▶ EXTRACT TO READ:
*** Begin section ***

In this paper, \(A\) is a nonzero algebra over a field \(\mathbb{K}\) of characteristic zero. We recall that \((., ., .)\), \([., .]\), \(A(x_{1}, …, x_{n})\) denote respectively the associator, the commutator, and the subalgebra of \(A\) generated by \(x_{1}, …, x_{n}\in A\).

An element \(x\) of \(A\) is said to be a divisor of zero in \(A\) if there exists \(y\in A\setminus \{0\}\) such that \(xy = 0\) or \(yx=0\), and that \(x\) is said to be a joint divisor of zero in \(A\) if there is \(y\in A\setminus \{0\}\) such that \(xy = 0\) and \(yx = 0\).

An element \(a\) of an algebra is said to be isotropic whenever \(a\neq 0 = a^{2}\). We note that isotropic elements are nonzero joint divisors of zero.

*** End section ***

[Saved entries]

*** Begin section ***

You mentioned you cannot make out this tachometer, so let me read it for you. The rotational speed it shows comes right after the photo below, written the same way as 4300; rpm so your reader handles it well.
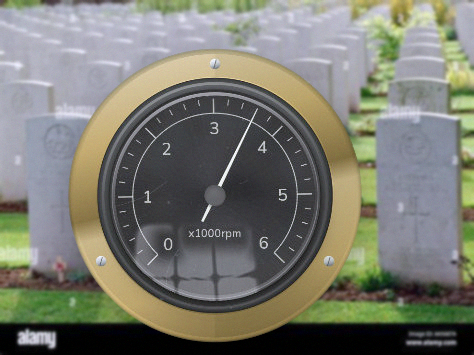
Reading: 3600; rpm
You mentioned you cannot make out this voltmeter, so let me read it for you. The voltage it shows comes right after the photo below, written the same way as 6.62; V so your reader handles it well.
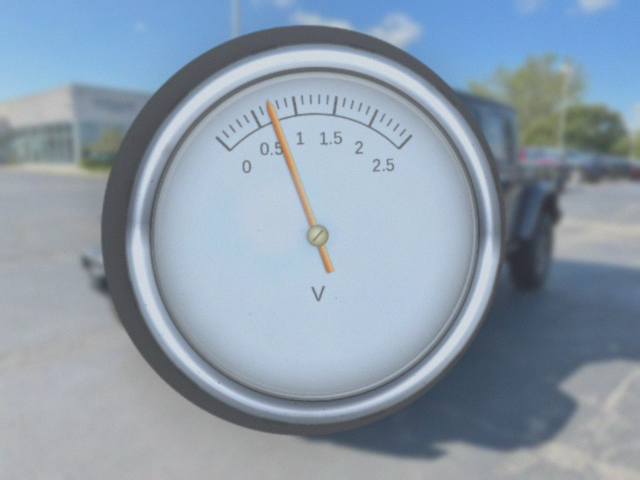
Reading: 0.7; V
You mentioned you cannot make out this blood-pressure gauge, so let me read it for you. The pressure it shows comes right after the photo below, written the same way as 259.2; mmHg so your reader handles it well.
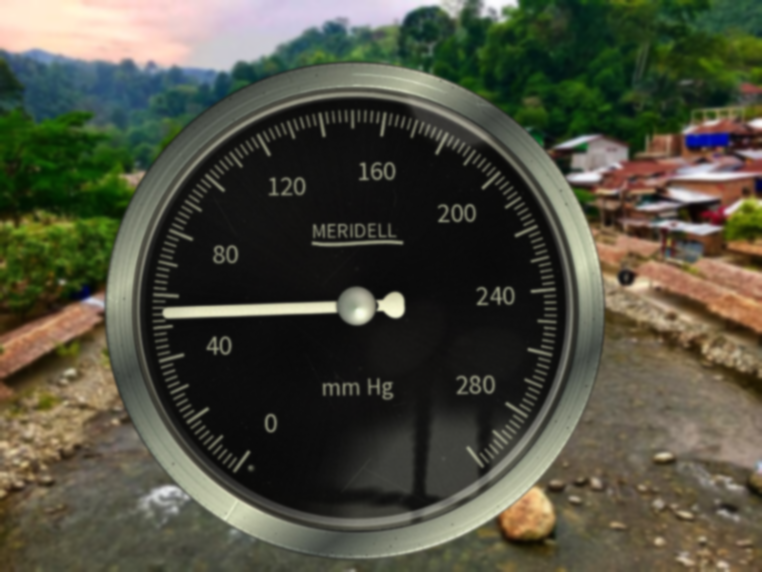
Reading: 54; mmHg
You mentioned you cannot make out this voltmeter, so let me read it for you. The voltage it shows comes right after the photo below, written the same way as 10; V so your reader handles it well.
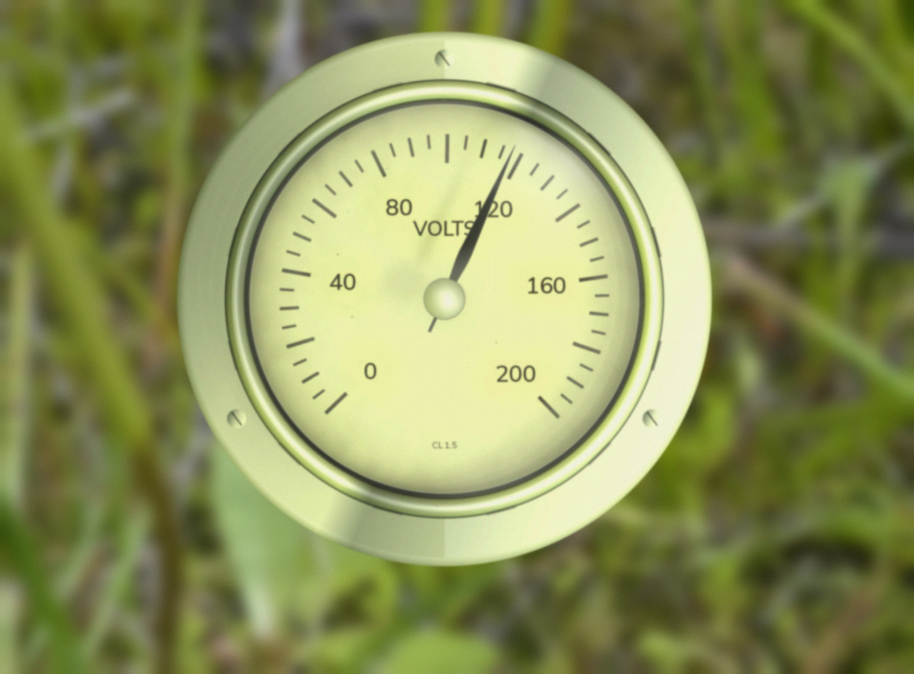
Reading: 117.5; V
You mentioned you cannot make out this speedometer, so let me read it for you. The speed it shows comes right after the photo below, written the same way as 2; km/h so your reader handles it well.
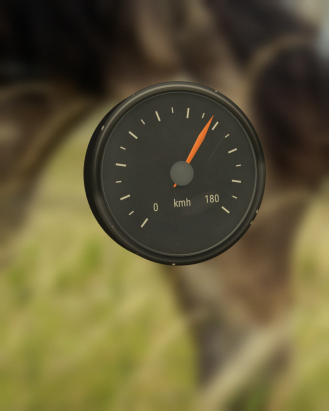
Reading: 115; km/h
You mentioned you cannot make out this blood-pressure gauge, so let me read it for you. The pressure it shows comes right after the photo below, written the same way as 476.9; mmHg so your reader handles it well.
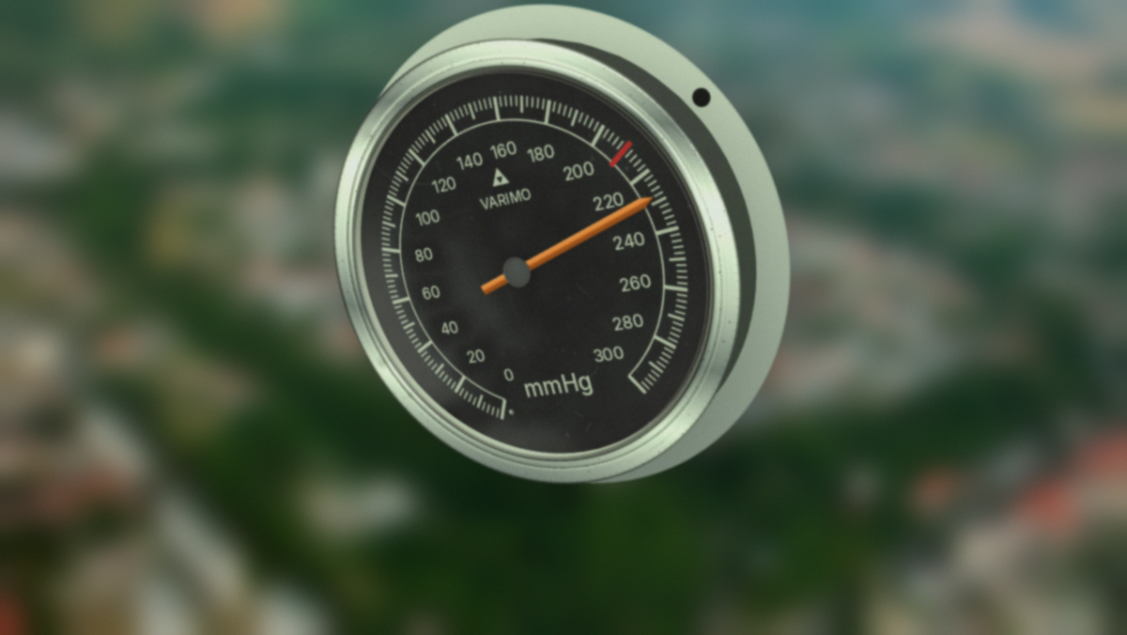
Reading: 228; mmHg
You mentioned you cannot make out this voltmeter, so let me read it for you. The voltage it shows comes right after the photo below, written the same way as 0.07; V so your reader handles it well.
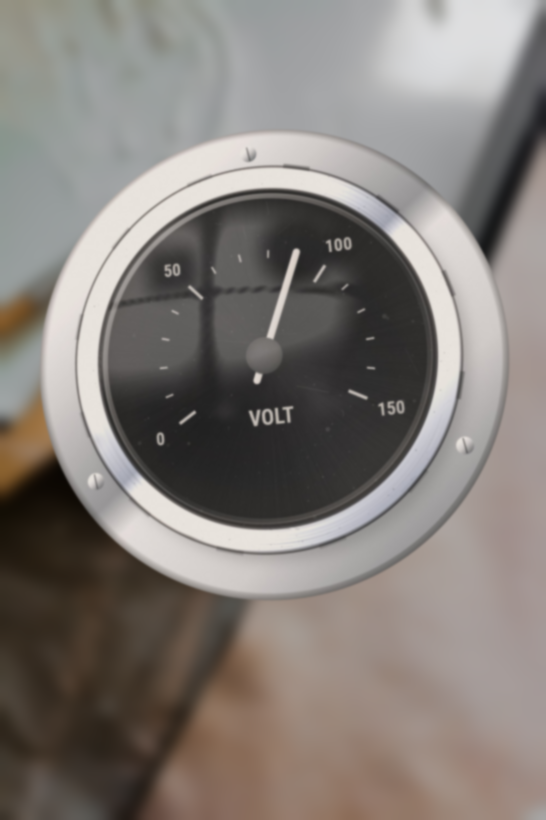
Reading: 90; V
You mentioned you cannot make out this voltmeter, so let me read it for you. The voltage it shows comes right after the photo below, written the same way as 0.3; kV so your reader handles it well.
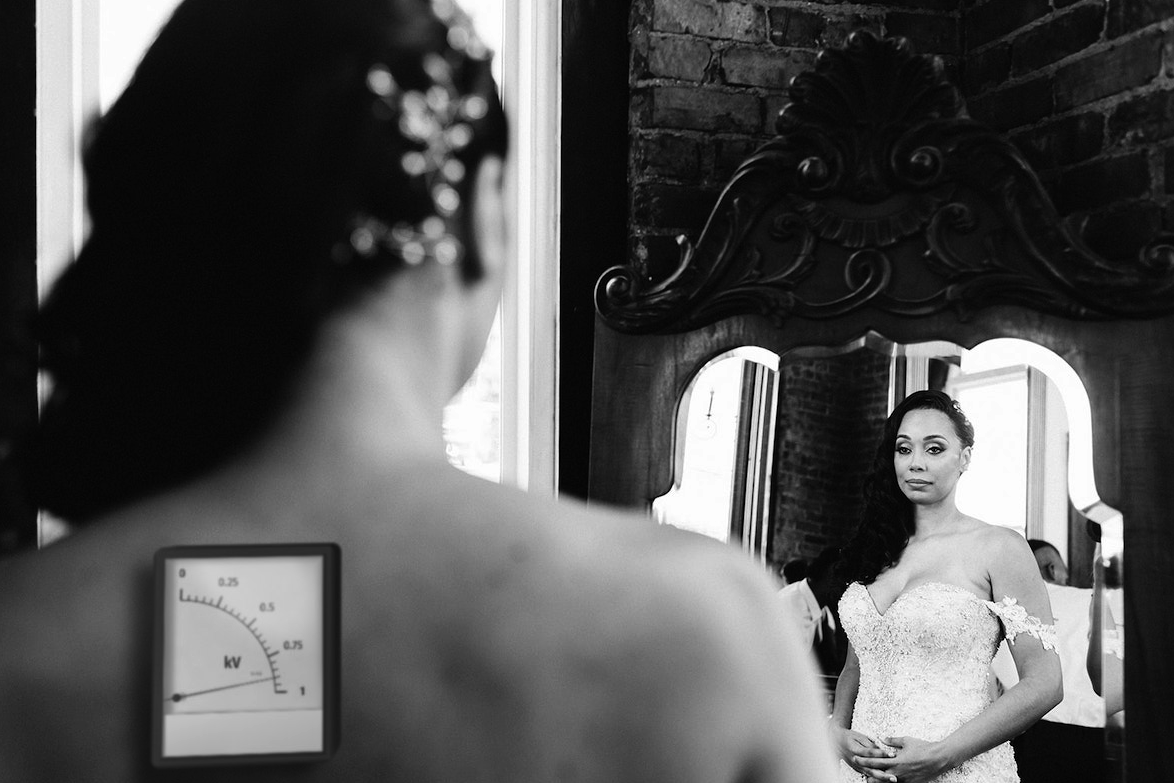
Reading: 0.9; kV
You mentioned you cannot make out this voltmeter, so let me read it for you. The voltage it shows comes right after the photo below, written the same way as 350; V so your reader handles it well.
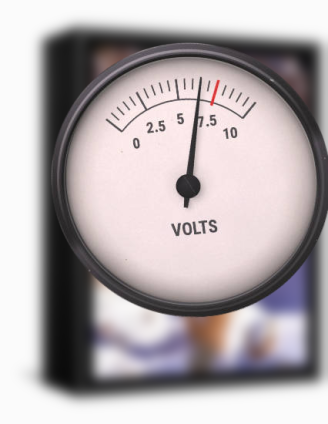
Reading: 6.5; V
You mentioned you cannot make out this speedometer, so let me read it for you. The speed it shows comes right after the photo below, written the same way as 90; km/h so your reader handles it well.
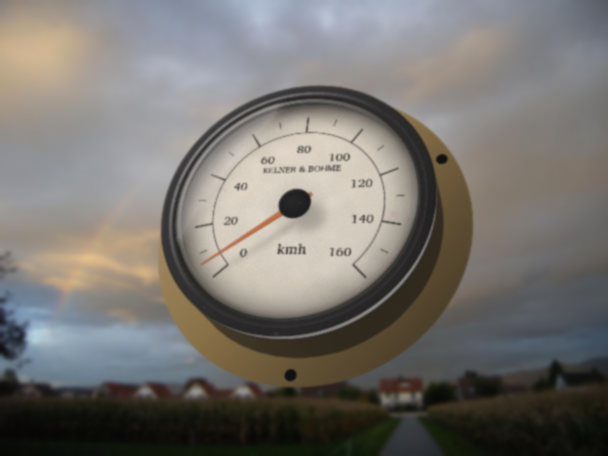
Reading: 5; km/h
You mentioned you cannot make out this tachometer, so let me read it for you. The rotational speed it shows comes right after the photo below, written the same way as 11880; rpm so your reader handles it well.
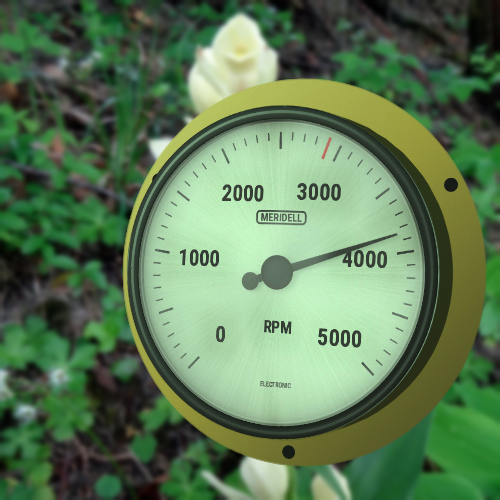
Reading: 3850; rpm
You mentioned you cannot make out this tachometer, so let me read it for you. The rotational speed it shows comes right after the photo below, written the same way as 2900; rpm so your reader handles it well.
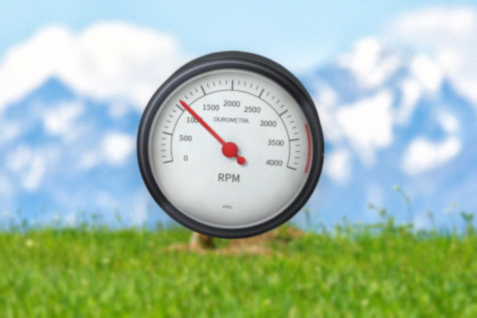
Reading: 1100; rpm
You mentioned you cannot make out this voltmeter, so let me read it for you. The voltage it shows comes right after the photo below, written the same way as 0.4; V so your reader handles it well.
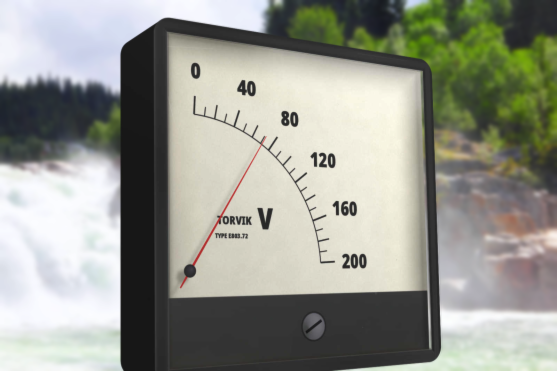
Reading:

*** End section ***

▶ YOUR GOAL:
Extend the passage on divisors of zero in algebras, starting after its final sentence. These records were taken from a separate source and have no connection to the passage on divisors of zero.

▶ EXPECTED ANSWER:
Let \(A\) be an algebra over \(\mathbb{K}\). The centre of \(A\) is defined as the subset of \(A\) consisting of those elements \(a\in A\) such that \[=(a,A,A)=(A,a,A)=(A,A,a)=0\] and is denoted by \(Z(A)\). Elements of \(Z(A)\) are called central elements of \(A\). We note that \(Z(A)\) becomes an associative and commutative subalgebra of \(A\).

An algebra \(A\) is called alternative (resp. flexible) if \(x^{2}y = x(xy)\) and \(yx^{2} = (yx)x\) (resp. \((x, y, x) = 0\)) for all \(x, y\in A\).

An algebra \(A\) is called power-associative (resp. algebraic) if \(A(x)\) is associative (resp. \(A(x)\) is finite dimensional) for all \(x\in A\).

We also remember that an algebra \(A\) satisfies:

  1. the middle Moufang identity, if \((ab)(ca) = [a(bc)]a\), for all \(a, b, c\in A\),

  2. the right Moufang identity, if \(b[(ac)a] = [(ba)c]a\), for all \(a, b, c\in A\),

  3. the left Moufang identity, if \([a(ba)]c = a[b(ac)]\), for all \(a, b, c\in A\).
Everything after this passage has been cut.